Validation of Linked Datasets:
Evaluate linkage quality through:
- Match rate: Proportion of successfully linked records
- Precision: Accuracy of matches compared to a gold standard
- Recall: Proportion of all possible matches correctly identified
- Manual audits: Review a sample for verification
Document all processes in a linkage protocol and ensure reproducibility in case of audits or publication requirements.
Applications of Linked EHR-Claims Data in Pharma:
- Drug Safety Surveillance: Detect rare adverse events across larger populations
- Comparative Effectiveness Research (CER): Evaluate outcomes across therapies
- Medication Adherence Studies: Use claims refill data with clinical measures
- Cost-Effectiveness Analyses: Combine utilization and clinical response data
- Post-Marketing Authorization Studies: Meet regulatory RWE requirements
These applications align with the increasing demand for RWE in regulatory submissions and reimbursement decisions.
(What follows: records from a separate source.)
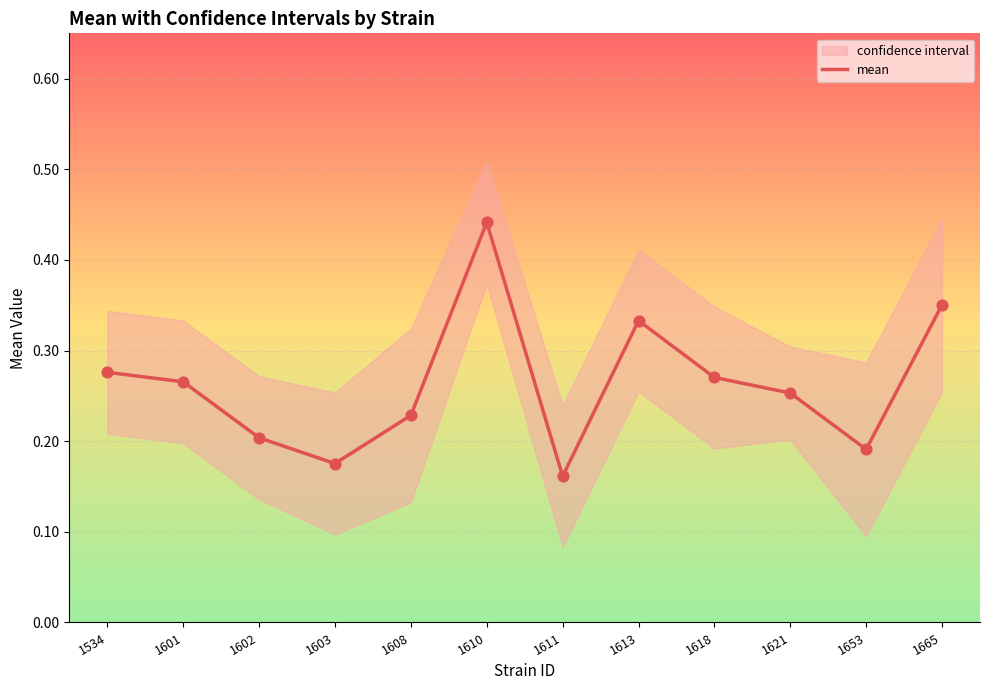

What is the change in value from 1613 to 1621?

-0.1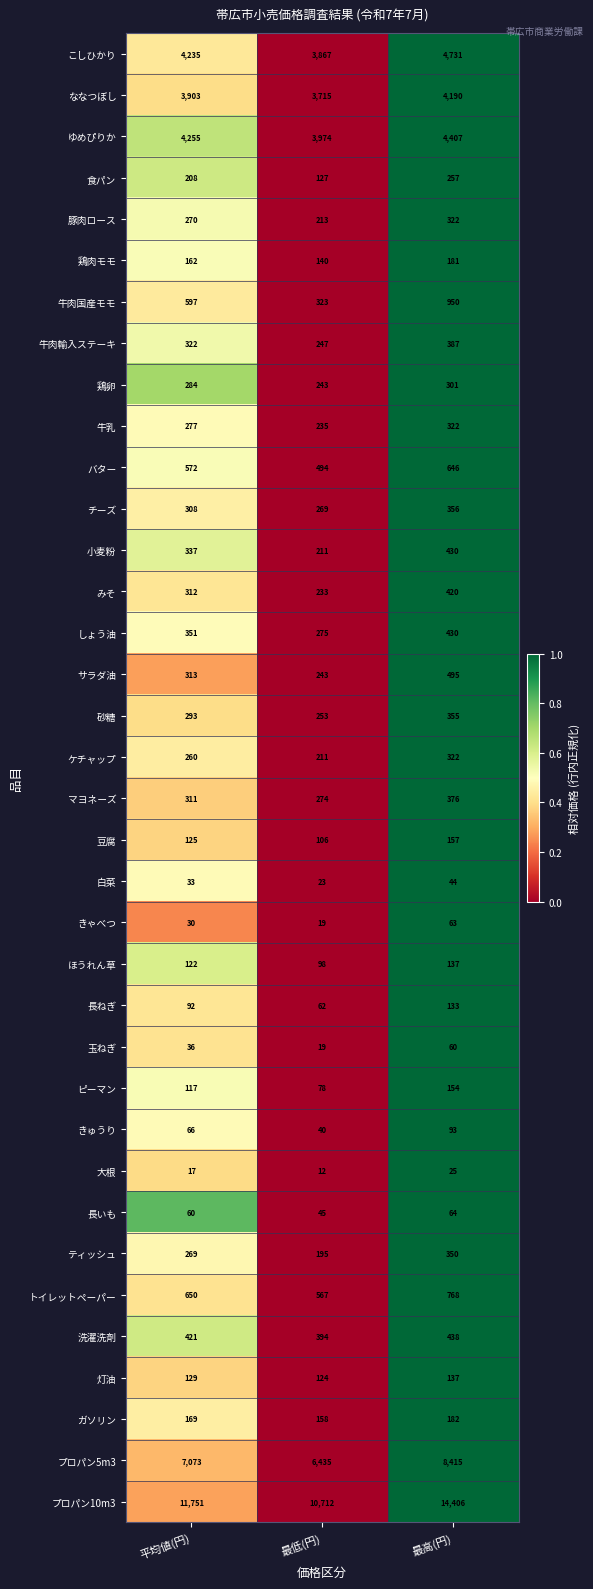

What is the approximate value of ほうれん草 at 最低(円), to the nearest 5?

100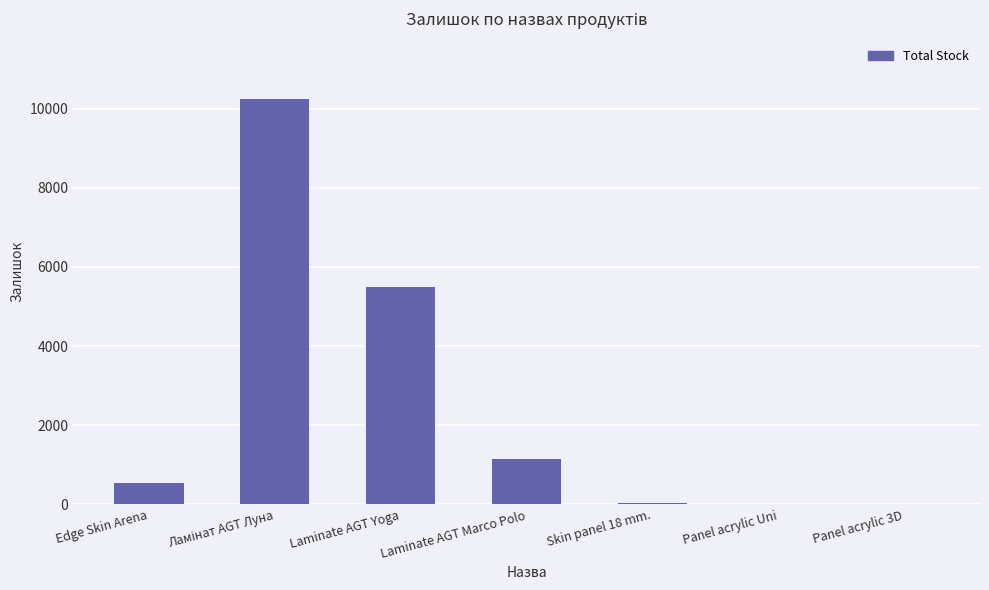

What is the greatest value displayed?

10229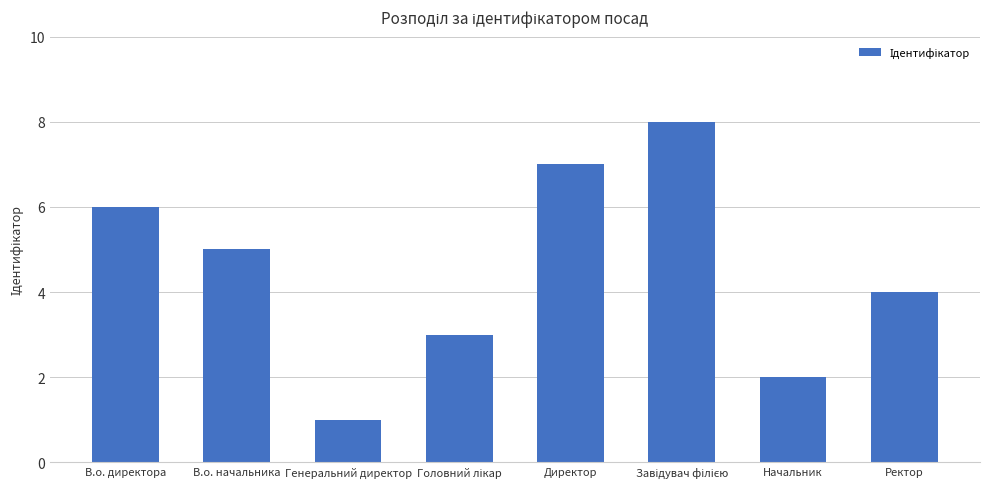

What is the maximum value shown in the chart?

8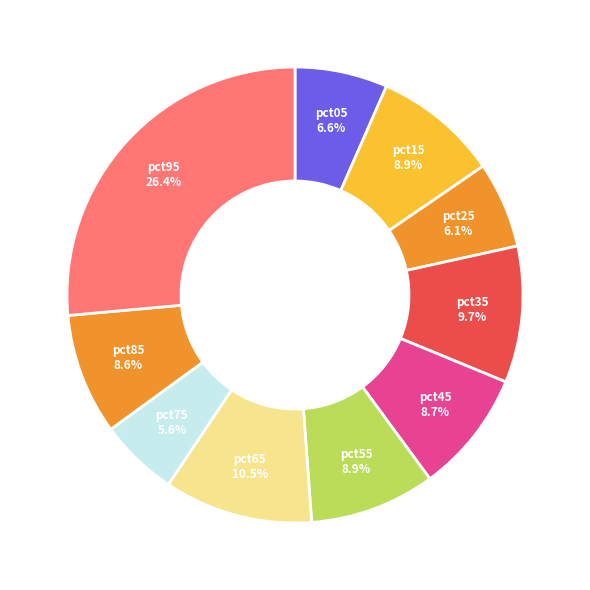

How many segments does this pie chart have?

10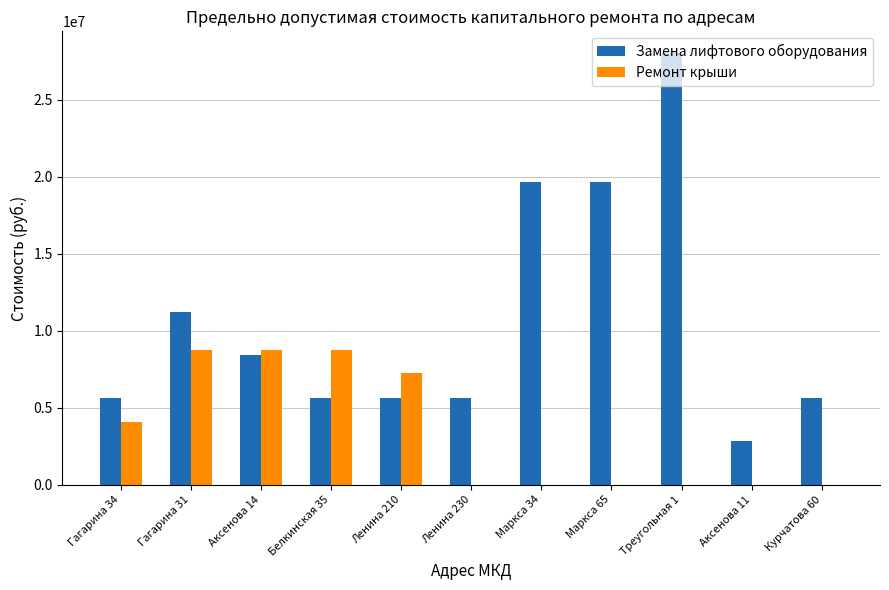

What is the sum of all Замена лифтового оборудования values?

117810000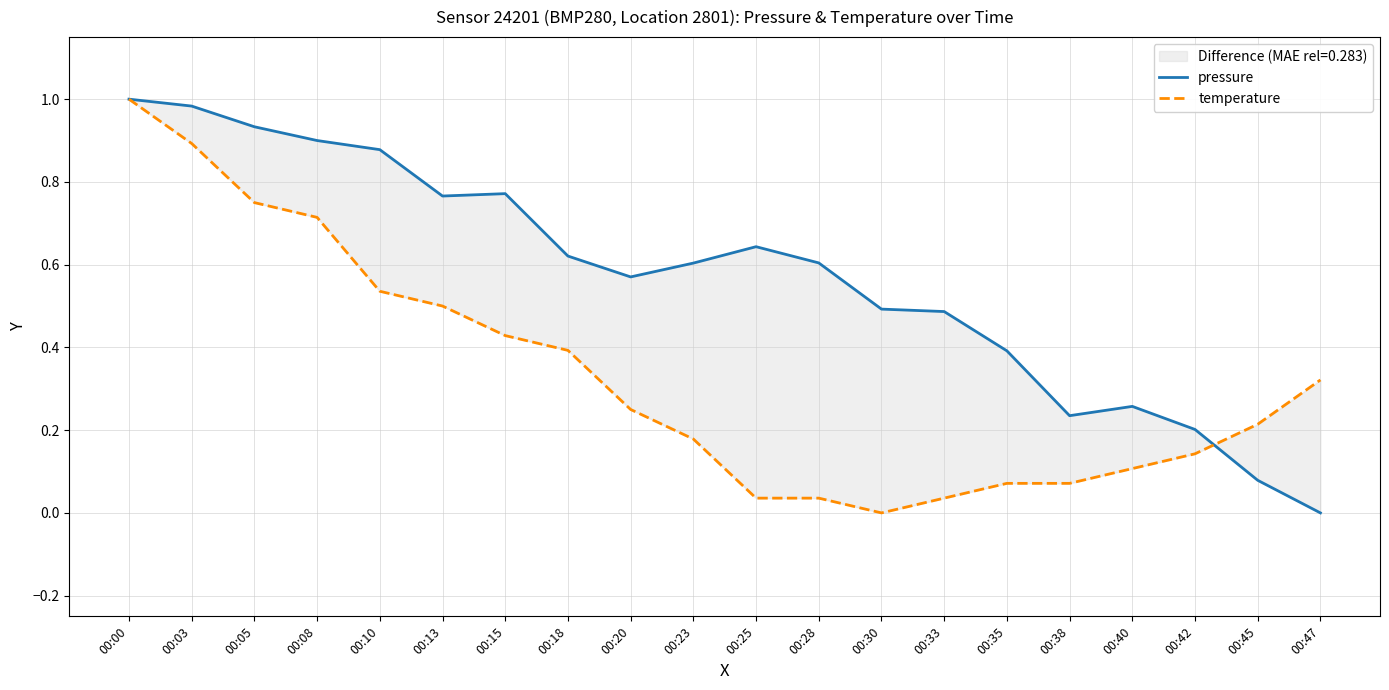

What are all the series names shown in the legend?

pressure, temperature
Common Challenges and Solutions:
Challenge 1: Incomplete or Mismatched Data
Solution: Use fuzzy matching algorithms and imputation. Flag unmatched records for sensitivity analysis.
Challenge 2: Privacy Restrictions
Solution: Leverage limited datasets or honest broker models for secure linkage.
Challenge 3: Time Misalignment
Solution: Synchronize timestamps across datasets using standardized date windows and episode definitions.
Challenge 4: Variability in Coding Systems
Solution: Use unified vocabularies (SNOMED CT, RxNorm) and normalize data to a common data model (e.g., OMOP CDM).
Best Practices Checklist:
- ☑ Clearly define linkage objectives and variables
- ☑ Choose appropriate deterministic or probabilistic methods
- ☑ Ensure legal and ethical compliance with HIPAA and GDPR
- ☑ Perform quality checks and manual validation
- ☑ Harmonize variables post-linkage
- ☑ Maintain full documentation and audit trails
Conclusion: Unlocking Value Through Data Linkage
Linking EHR and claims data is a transformative strategy for pharma researchers aiming to build robust, comprehensive real-world evidence. It combines the depth of clinical information with the breadth of healthcare utilization, allowing for more accurate and reliable analysis of medical interventions.
By following structured linkage methodologies and maintaining validation master plans, pharma professionals can meet both scientific and regulatory expectations in their RWE studies.